● Task details
Please tally how many lines in the entries below include the word "round", giving only the number.

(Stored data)
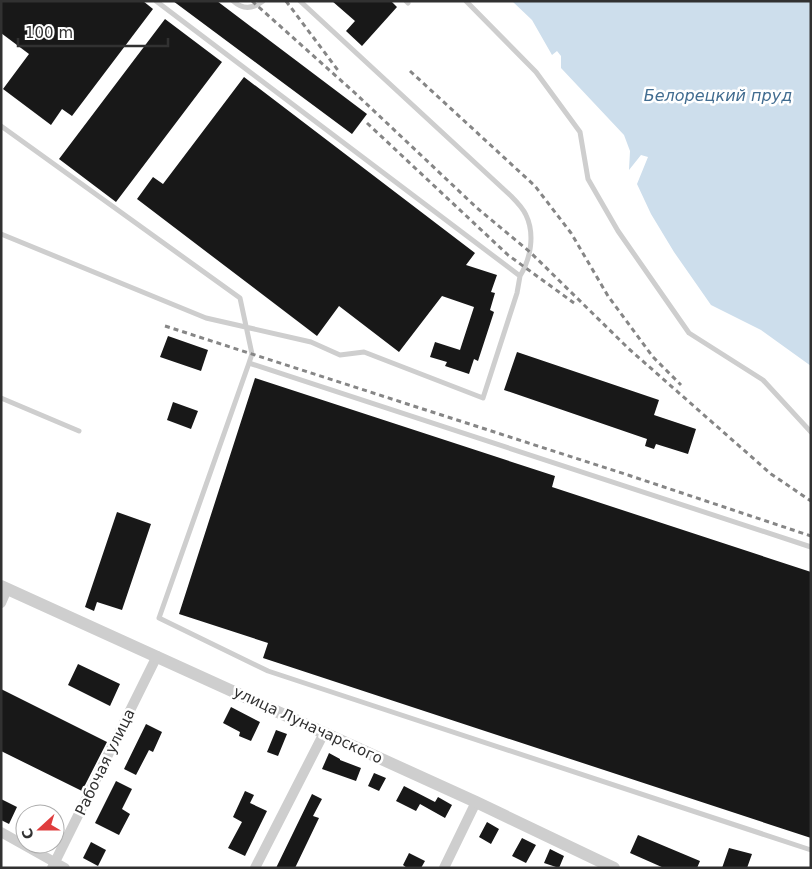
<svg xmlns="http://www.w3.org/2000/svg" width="812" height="869" viewBox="0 0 812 869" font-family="'DejaVu Sans',sans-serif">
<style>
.water{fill:#cddeec}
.building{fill:#181818}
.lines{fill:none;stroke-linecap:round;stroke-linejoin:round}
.service{stroke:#cecece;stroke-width:5}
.minor{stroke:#cecece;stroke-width:10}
.tertiary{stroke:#cecece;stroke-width:12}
.rail{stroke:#868686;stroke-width:3;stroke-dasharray:5 4;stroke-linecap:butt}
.labels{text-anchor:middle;stroke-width:5;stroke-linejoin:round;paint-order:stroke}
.street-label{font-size:15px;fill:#313131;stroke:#fff}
.water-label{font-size:16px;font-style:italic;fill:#416c90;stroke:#fff}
</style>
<rect width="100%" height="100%" fill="#fff"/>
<!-- water -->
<path class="water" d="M512 1H811V366L761 330 711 305 674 252 651 214 637 184 648 157 641 155 629 170 630 151 624 135 561 68V56L557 51 552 55 532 20Z"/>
<!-- building -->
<path class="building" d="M1 1H143L153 9 72 116 62 109 51 125 3 89 29 54 1 33Z
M173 1H217L367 114 352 134Z
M332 1H391L397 7 362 46 346 31 355 21Z
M165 19 222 62 116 202 59 159Z
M244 77 475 253 466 265 497 275 491 292 495 293 490 310 494 312 478 361 474 359 469 374 445 366 447 362 430 357 435 342 460 350 474 307 442 296 399 352 339 306 317 336 137 199 153 177 163 184Z
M168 336 208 350 201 371 160 357Z
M517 352 659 400 654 415 696 429 688 454 656 444 654 449 645 446 647 439 504 390Z
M255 378 555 476 552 487 811 572V838L263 658 268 643 179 614Z
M173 402 198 411 191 429 167 420Z
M117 512 151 524 122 610 97 602 94 611 85 607Z
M78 664 120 684 110 706 68 685Z
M1 689 107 742 82 791 1 751Z
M231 707 260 722 251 741 239 736 240 732 223 723Z
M146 724 162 732 153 752 149 750 136 775 124 769Z
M276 730 287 734 278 756 267 752Z
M329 753 340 759V760L361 768 356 781 322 769Z
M374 773 386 778 379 791 368 786Z
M116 781 132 789 122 809 130 814 119 835 95 823Z
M404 786 435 802 438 797 452 805 445 818 420 804 416 811 396 801Z
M245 791 254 795 250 803 267 811 245 856 228 848 242 822 233 817Z
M312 794 322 799 313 816 319 818 295 868H276Z
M1 799 17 807 9 824 1 820Z
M487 822 499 829 491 844 479 837Z
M638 835 700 861 697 868H664L630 853Z
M522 838 536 845 526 863 512 856Z
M91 842 106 850 98 866 83 858Z
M729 848 752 854 747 868H722Z
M550 849 564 856 559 868 544 863Z
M409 853 425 861 421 868H407L403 865Z"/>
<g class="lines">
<!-- service -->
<path class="service" d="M233 1C243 10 253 9 263 1
M300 1 511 196C516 201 523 208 526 215 535 234 531 258 520 276
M406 1 408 3
M466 1 536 72 580 132 588 179 618 231 689 333 763 380 811 432
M1 126 240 298 252 354 249 363 811 547
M1 234 206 318 311 342 340 355 364 352 483 398 517 293 520 276 156 1
M249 363 159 618 268 671 811 850
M1 398 79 431"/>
<!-- minor -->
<path class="minor" d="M1 603 7 589
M1 832 65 868
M52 868 157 656
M255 868 324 733
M444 868 476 802"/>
<!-- tertiary -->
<path class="tertiary" d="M1 586 476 802 614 868"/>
<!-- rail -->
<path class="rail" d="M252 1 355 93 477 208 530 252 629 349 771 474 811 501
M286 1 340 73
M410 71 535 186 571 233 608 296 653 357 681 385
M367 123 508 255 574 303
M165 326 628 475 811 536"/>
</g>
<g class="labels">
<!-- street labels -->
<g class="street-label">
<text transform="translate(308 725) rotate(25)" y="5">улица Луначарского</text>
<text transform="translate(105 762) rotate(-64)" y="5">Рабочая улица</text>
</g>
<!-- water labels -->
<g class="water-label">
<text x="718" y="101">Белорецкий пруд</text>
</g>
</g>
<!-- border -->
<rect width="812" height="869" fill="none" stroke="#313131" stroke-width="5"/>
<!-- north arrow -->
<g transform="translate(40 829) rotate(249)"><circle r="24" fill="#ffffff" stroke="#adadad"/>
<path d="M0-4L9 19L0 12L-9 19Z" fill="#df3c3d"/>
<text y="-8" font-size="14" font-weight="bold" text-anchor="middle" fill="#313131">С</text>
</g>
<!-- scale -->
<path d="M18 38v8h150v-8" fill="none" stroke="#313131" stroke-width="2.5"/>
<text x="25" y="38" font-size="15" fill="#313131" stroke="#ffffff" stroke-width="4" paint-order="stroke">100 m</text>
</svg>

● Result
2